I think you're right that it's important to find the right attorney.

Call as many as you can, and see as many as you can face-to-face.  Some give a free initial consultation, and even if you have to pay for 30 minutes, you can ask a lot of questions and learn about how the process works where you live, so the cost might be worth it.

Ask about their experience with "high-conflict" divorces, and ask if they have experience with BPD.  Just knowing what those letters mean will separate out the few who have dealt with someone like your husband.

Listen for "war stories" - all lawyers have them - anecdotes about what they learned dealing with specific problems.  If an attorney has experience dealing with someone like your husband, she should be able to tell you a few war stories so you will believe her.

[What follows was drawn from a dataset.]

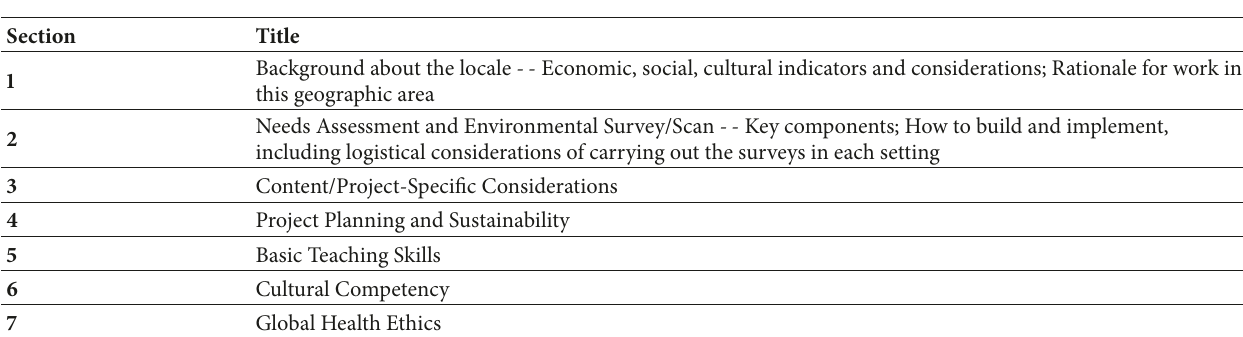
Table 2: Curriculum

My first attorney lied - he said he had experience with BPD but I didn't ask for war stories and later I learned he had no such experience and didn't know what he was doing - he made all the wrong moves.  My second attorney - I asked her, ":)o you have experience with BPD?" and she said, "You mean Borderline Personality Disorder?" and I knew she at least knew what it was.  She was much better - she made better judgments and gave better advice because she knew what she was dealing with.

Many lawyers lie.  :)on't believe it if someone tells you he knows how to deal with someone like your husband.  Only believe it if he shows you.

A good book about divorcing someone like your husband is "Splitting" by William A. Eddy.  Also his web site, www.HighConflictInstitute.com.